Requirement:
Copy every line of the records below with no changes, keeping each word, capital letter, and punctuation mark as it stands.

Task inputs:
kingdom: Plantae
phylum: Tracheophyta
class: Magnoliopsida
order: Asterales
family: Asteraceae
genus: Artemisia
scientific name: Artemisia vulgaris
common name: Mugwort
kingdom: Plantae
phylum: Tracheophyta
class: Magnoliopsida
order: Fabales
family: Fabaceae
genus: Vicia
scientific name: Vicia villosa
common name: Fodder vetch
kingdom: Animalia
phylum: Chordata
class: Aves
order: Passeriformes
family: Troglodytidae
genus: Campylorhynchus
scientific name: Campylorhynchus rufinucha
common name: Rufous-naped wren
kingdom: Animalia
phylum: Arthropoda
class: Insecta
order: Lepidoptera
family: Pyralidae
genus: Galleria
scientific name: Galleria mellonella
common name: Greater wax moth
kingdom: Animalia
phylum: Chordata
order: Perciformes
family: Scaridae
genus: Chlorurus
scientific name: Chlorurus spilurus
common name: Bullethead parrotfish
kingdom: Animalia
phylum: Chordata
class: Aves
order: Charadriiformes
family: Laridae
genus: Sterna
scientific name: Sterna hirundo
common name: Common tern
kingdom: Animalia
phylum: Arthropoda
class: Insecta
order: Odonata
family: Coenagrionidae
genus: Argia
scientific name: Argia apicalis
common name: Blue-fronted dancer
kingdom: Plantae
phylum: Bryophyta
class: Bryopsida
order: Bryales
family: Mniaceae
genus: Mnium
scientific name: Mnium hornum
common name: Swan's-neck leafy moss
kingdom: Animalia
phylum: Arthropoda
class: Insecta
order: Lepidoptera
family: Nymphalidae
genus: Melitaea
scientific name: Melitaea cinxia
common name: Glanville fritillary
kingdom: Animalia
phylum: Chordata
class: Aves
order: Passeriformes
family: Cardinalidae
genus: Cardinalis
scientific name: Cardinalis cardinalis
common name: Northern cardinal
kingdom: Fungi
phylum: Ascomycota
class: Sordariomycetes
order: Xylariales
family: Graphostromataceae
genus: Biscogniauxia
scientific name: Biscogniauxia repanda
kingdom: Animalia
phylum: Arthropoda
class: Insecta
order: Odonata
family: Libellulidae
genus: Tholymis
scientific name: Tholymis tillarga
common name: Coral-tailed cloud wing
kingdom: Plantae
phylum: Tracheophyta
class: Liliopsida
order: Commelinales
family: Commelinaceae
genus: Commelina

Task answer:
kingdom: Plantae
phylum: Tracheophyta
class: Magnoliopsida
order: Asterales
family: Asteraceae
genus: Artemisia
scientific name: Artemisia vulgaris
common name: Mugwort
kingdom: Plantae
phylum: Tracheophyta
class: Magnoliopsida
order: Fabales
family: Fabaceae
genus: Vicia
scientific name: Vicia villosa
common name: Fodder vetch
kingdom: Animalia
phylum: Chordata
class: Aves
order: Passeriformes
family: Troglodytidae
genus: Campylorhynchus
scientific name: Campylorhynchus rufinucha
common name: Rufous-naped wren
kingdom: Animalia
phylum: Arthropoda
class: Insecta
order: Lepidoptera
family: Pyralidae
genus: Galleria
scientific name: Galleria mellonella
common name: Greater wax moth
kingdom: Animalia
phylum: Chordata
order: Perciformes
family: Scaridae
genus: Chlorurus
scientific name: Chlorurus spilurus
common name: Bullethead parrotfish
kingdom: Animalia
phylum: Chordata
class: Aves
order: Charadriiformes
family: Laridae
genus: Sterna
scientific name: Sterna hirundo
common name: Common tern
kingdom: Animalia
phylum: Arthropoda
class: Insecta
order: Odonata
family: Coenagrionidae
genus: Argia
scientific name: Argia apicalis
common name: Blue-fronted dancer
kingdom: Plantae
phylum: Bryophyta
class: Bryopsida
order: Bryales
family: Mniaceae
genus: Mnium
scientific name: Mnium hornum
common name: Swan's-neck leafy moss
kingdom: Animalia
phylum: Arthropoda
class: Insecta
order: Lepidoptera
family: Nymphalidae
genus: Melitaea
scientific name: Melitaea cinxia
common name: Glanville fritillary
kingdom: Animalia
phylum: Chordata
class: Aves
order: Passeriformes
family: Cardinalidae
genus: Cardinalis
scientific name: Cardinalis cardinalis
common name: Northern cardinal
kingdom: Fungi
phylum: Ascomycota
class: Sordariomycetes
order: Xylariales
family: Graphostromataceae
genus: Biscogniauxia
scientific name: Biscogniauxia repanda
kingdom: Animalia
phylum: Arthropoda
class: Insecta
order: Odonata
family: Libellulidae
genus: Tholymis
scientific name: Tholymis tillarga
common name: Coral-tailed cloud wing
kingdom: Plantae
phylum: Tracheophyta
class: Liliopsida
order: Commelinales
family: Commelinaceae
genus: Commelina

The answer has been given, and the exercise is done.